Im Sägemehl: Jungschwinger voller Stolz und Kampfgeist
Der Sägemehlring knistert vor Spannung, die Luft riecht nach Holz, Schweiß und Erwartung. Drei junge Emmetter – Levin Kündig, Basil Odermatt und Andri Würsch – treten ein, jeder Schritt fest, jeder Blick entschlossen. Man spürt den Stolz, hier zu stehen, Teil einer jahrhundertealten Tradition zu sein. Jeder Griff, jede Bewegung ist Ausdruck von Leidenschaft, Stärke und Kampfgeist.
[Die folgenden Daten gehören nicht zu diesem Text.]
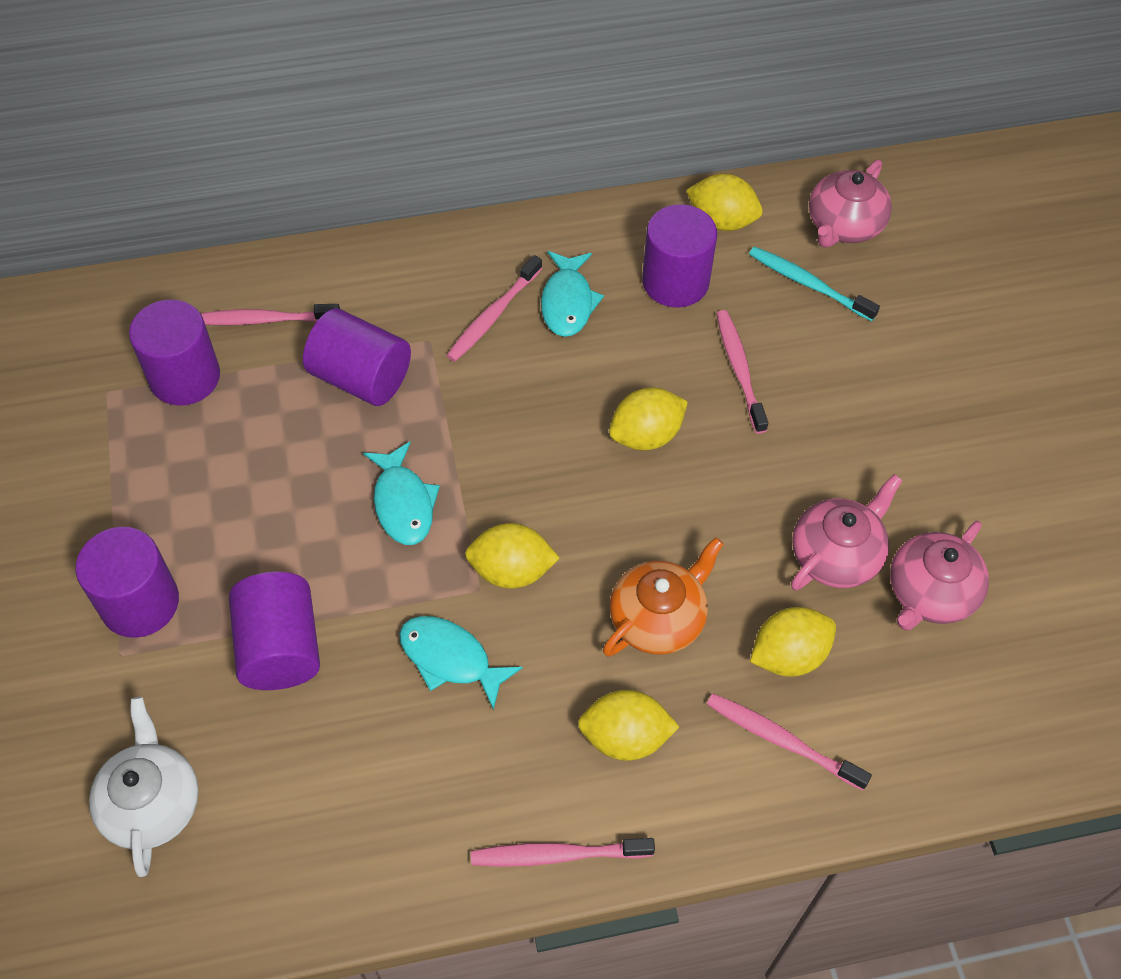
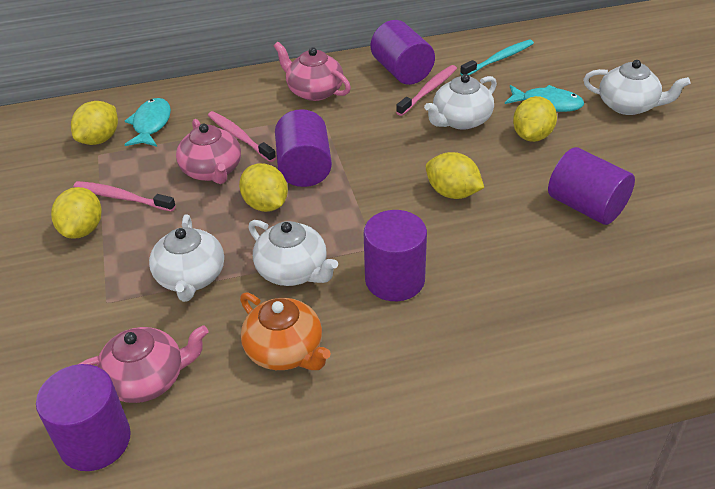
pink toothbrush: 5 -> 3
turquoise fish: 3 -> 2
white teapot: 1 -> 4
Levin (2010), der Älteste der drei, liebt Fussball – und er kam über den Fussball relativ spät zum Schwingsport. Ihn hat vor allem der Teamspirit im Schwingen fasziniert, den er in der Fussballmannschaft eher vermisste. Im Schwingsport ist alles anders: Hier ist er alleine für seine Erfolge wie auch für seine Niederlagen verantwortlich. Und doch spürt er gleichzeitig die Kraft des Teams – Trainer, Mitstreiter, Freunde, die ihn begleiten. Sein Ehrgeiz ist spürbar, jeder Griff, jede Technik ein Ausdruck seines Willens, sich zu beweisen.
Basil (2011), der Mittlere, trainiert bereits mit den „grossen Bösen“ und ist für das Eidgenössische Nachwuchsschwingertag (ENST) selektioniert – eine Ehre, die nur die besten Nachwuchsschwinger des Landes erhalten. Beim ENST, dem „kleinen Eidgenössischen“, messen sich die talentiertesten Jungschwinger, die von den einzelnen Einzelverbänden pro Jahrgang selektioniert wurden. Das nächste ENST ist im Jahr 2027 geplant. Für Basil bedeutet das: Er muss bis dahin kontinuierlich seine Leistungen zeigen, sonst fällt er aus der Selektion und verpasst die Chance auf das ENST. Zwei Jahre Mentaltraining haben ihn gelehrt, Druck, Niederlagen und Herausforderungen als Ansporn zu nutzen. Wenn er in den Ring tritt, sieht man sein Adrenalin, seinen Ehrgeiz und seine Entschlossenheit – jeden Griff, jede Bewegung genau geplant, bereit, alles zu geben.
Andri (2012), der Jüngste, sprüht vor Energie und Begeisterung. Er schwingt in der fünften Saison, doch sein Feuer ist spürbar. Jeder Griff, jeder Zug zeigt seinen unbändigen Willen, zu lernen, besser zu werden und sich im Sägemehl zu beweisen. Trotz seines jungen Alters steckt in ihm schon der Stolz eines echten Schwingers.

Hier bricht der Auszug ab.